Start of Document passage
It's important to emulate the "worst case" or "peak hour" of load. It's also important to test with "typical" volumes. It's a balancing act to get good server utilization, that doesn't cost too much, that gives the required performance.
Testing across hardware configurations quickly becomes expensive. Another viable option is to first measure on the configuration you have, then simulate that behavior across virtual systems using a model.
If you can, try to record some operations users (or processes) are doing with your framework, ideally using a clone of the real system. That gives you the most realistic data. Things to consider:
Which functions are most often used?
How much data is transferred?
Do not assume anything. If you think "that is going to be fast/slow", don't bet on it. In 9 out of 10 cases, you're wrong.
Create a top ten for 1+2 and work from that.
That said: If you replace old hardware with new hardware, you can expect roughly 10% faster execution for each year that has passed since you bought the first set (if the systems are otherwise pretty equal).
If you have a specialized system, the numbers may be completely different but usually, new hardware doesn't change much. For example, adding an useful index to a database can reduce the runtime of a query from two hours to two seconds. Hardware will never give you that.
As I see it, there are two kinds of benchmarks when it comes to benchmarking software. First, microbenchmarks, when you try to evaluate a piece of code in isolation or how a system deals with narrowly defined workload. Compare two sorting algorithms written in Java. Compare two web browsers how fast can each perform some DOM manipulation operation. Second, there are system benchmarks (I just made the name up), when you try to evaluate a software system under a realistic workload. Compare my Python based backend running on Google Compute Engine and on Amazon AWS.
When dealing with Java and such like, keep in mind that the VM needs to warm up before it can give you realistic performance. If you measure time with the time command, the JVM startup time will be included. You almost always want to either ignore start-up time or keep track of it separately.
End of Document passage
> [Activity]
Copy out the full passage on performance testing and benchmarking word for word.
Start of Given data
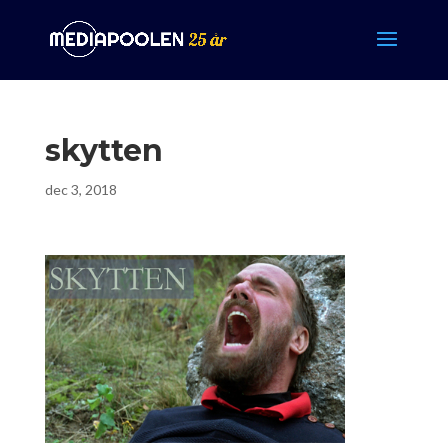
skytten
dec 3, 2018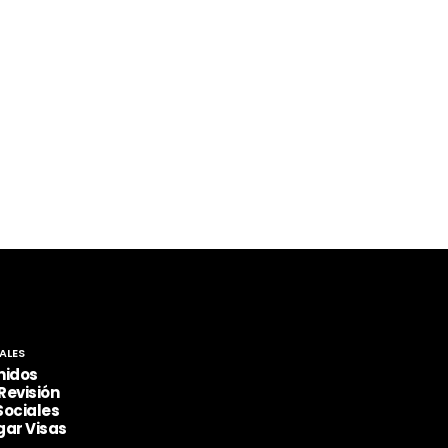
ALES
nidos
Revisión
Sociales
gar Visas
End of Given data
Start of Given data
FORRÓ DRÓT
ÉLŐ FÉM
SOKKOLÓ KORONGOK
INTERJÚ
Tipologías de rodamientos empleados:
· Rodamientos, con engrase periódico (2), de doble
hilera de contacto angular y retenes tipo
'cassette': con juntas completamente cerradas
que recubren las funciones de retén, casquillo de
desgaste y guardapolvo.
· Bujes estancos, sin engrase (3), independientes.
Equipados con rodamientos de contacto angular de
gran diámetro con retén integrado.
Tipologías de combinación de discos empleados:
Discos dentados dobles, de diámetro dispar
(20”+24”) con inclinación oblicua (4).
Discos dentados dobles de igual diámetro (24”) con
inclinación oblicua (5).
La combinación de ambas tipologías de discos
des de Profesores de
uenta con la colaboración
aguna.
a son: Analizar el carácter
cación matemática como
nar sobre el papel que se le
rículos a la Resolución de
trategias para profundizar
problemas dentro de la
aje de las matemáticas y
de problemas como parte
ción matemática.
End of Given data
Start of Given data
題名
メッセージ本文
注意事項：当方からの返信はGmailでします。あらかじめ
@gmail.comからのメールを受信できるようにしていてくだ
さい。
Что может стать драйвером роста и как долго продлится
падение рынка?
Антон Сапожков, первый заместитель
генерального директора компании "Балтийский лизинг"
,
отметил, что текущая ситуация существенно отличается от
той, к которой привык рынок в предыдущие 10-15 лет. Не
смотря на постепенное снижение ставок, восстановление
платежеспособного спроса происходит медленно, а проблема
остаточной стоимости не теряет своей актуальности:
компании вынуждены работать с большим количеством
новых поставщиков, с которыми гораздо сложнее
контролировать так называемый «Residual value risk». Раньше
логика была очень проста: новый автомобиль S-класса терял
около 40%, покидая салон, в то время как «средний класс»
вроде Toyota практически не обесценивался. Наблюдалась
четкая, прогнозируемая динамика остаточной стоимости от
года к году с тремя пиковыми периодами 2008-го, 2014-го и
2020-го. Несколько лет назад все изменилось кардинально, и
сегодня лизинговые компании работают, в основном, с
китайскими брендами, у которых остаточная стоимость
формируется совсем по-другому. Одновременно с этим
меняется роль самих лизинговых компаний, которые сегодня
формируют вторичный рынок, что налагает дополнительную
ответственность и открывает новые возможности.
End of Given data
> [Result below]
It's important to emulate the "worst case" or "peak hour" of load. It's also important to test with "typical" volumes. It's a balancing act to get good server utilization, that doesn't cost too much, that gives the required performance.
Testing across hardware configurations quickly becomes expensive. Another viable option is to first measure on the configuration you have, then simulate that behavior across virtual systems using a model.
If you can, try to record some operations users (or processes) are doing with your framework, ideally using a clone of the real system. That gives you the most realistic data. Things to consider:
Which functions are most often used?
How much data is transferred?
Do not assume anything. If you think "that is going to be fast/slow", don't bet on it. In 9 out of 10 cases, you're wrong.
Create a top ten for 1+2 and work from that.
That said: If you replace old hardware with new hardware, you can expect roughly 10% faster execution for each year that has passed since you bought the first set (if the systems are otherwise pretty equal).
If you have a specialized system, the numbers may be completely different but usually, new hardware doesn't change much. For example, adding an useful index to a database can reduce the runtime of a query from two hours to two seconds. Hardware will never give you that.
As I see it, there are two kinds of benchmarks when it comes to benchmarking software. First, microbenchmarks, when you try to evaluate a piece of code in isolation or how a system deals with narrowly defined workload. Compare two sorting algorithms written in Java. Compare two web browsers how fast can each perform some DOM manipulation operation. Second, there are system benchmarks (I just made the name up), when you try to evaluate a software system under a realistic workload. Compare my Python based backend running on Google Compute Engine and on Amazon AWS.
When dealing with Java and such like, keep in mind that the VM needs to warm up before it can give you realistic performance. If you measure time with the time command, the JVM startup time will be included. You almost always want to either ignore start-up time or keep track of it separately.